**Data in this exercise**
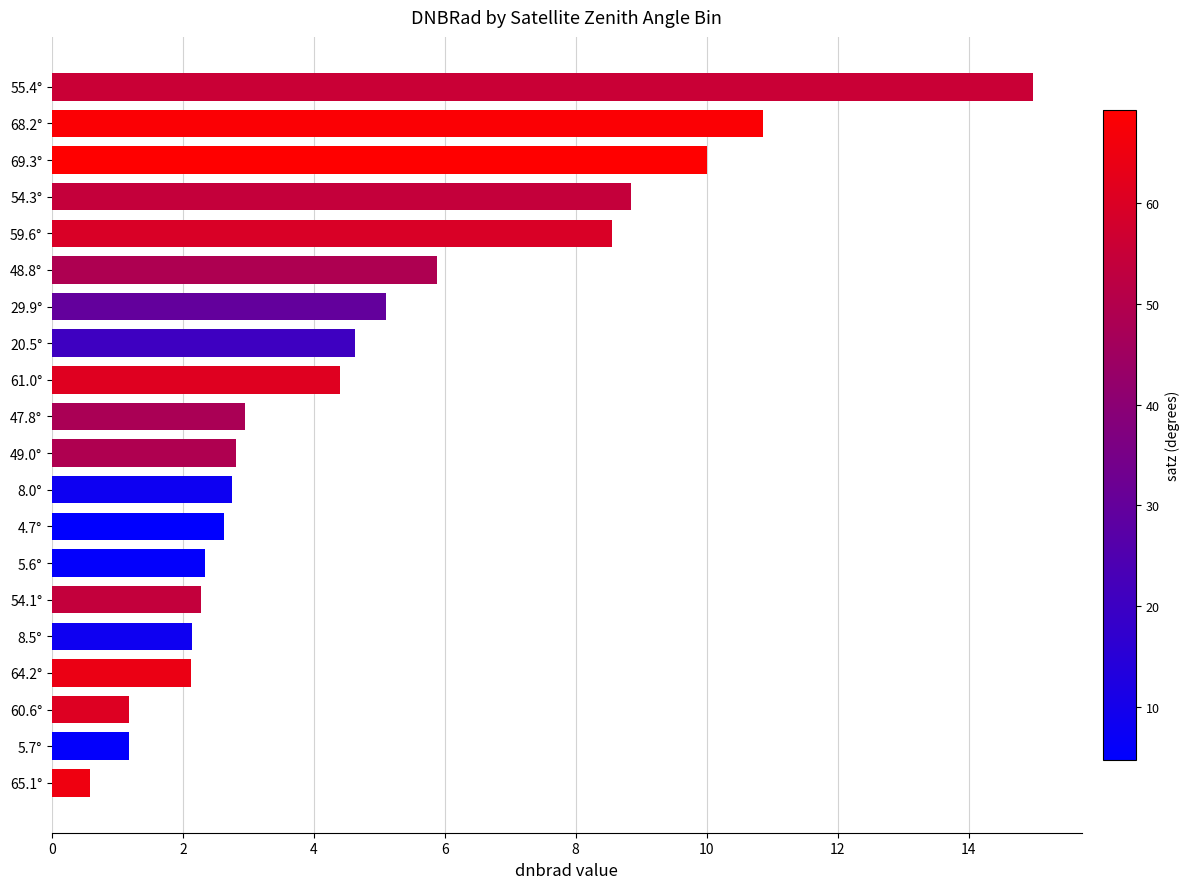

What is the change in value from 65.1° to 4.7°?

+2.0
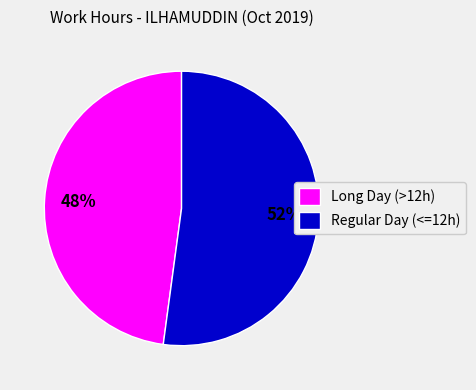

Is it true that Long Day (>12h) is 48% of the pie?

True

* * *

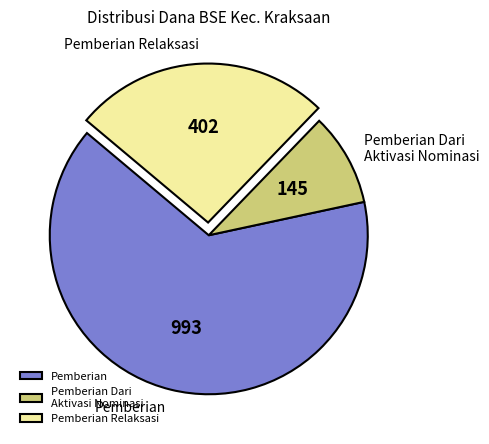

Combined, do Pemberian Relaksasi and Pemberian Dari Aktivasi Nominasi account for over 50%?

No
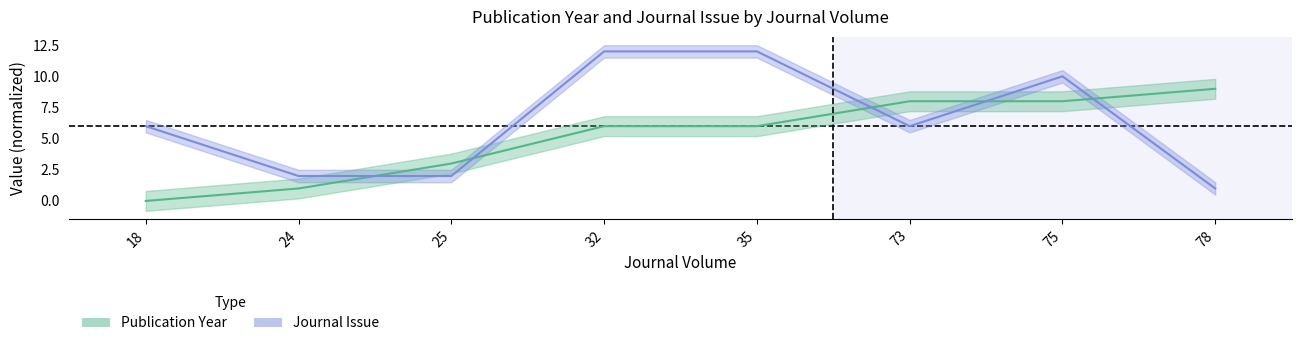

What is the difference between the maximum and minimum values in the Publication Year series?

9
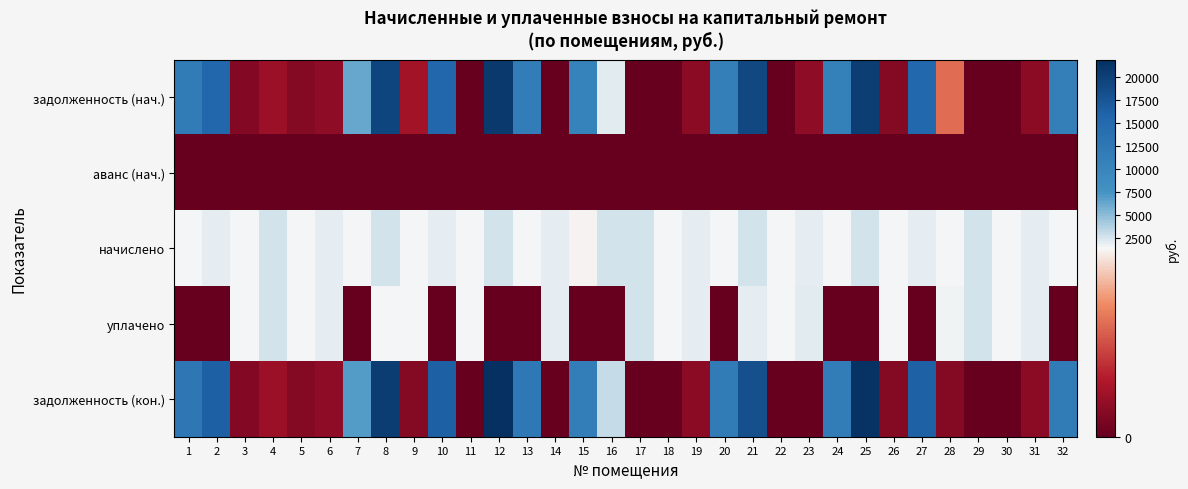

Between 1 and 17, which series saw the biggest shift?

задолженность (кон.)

**The problem**
List each line of the material that includes the word "series", copying those lines in full.

**Response box**
What is the difference between the maximum and minimum values in the Publication Year series?
Between 1 and 17, which series saw the biggest shift?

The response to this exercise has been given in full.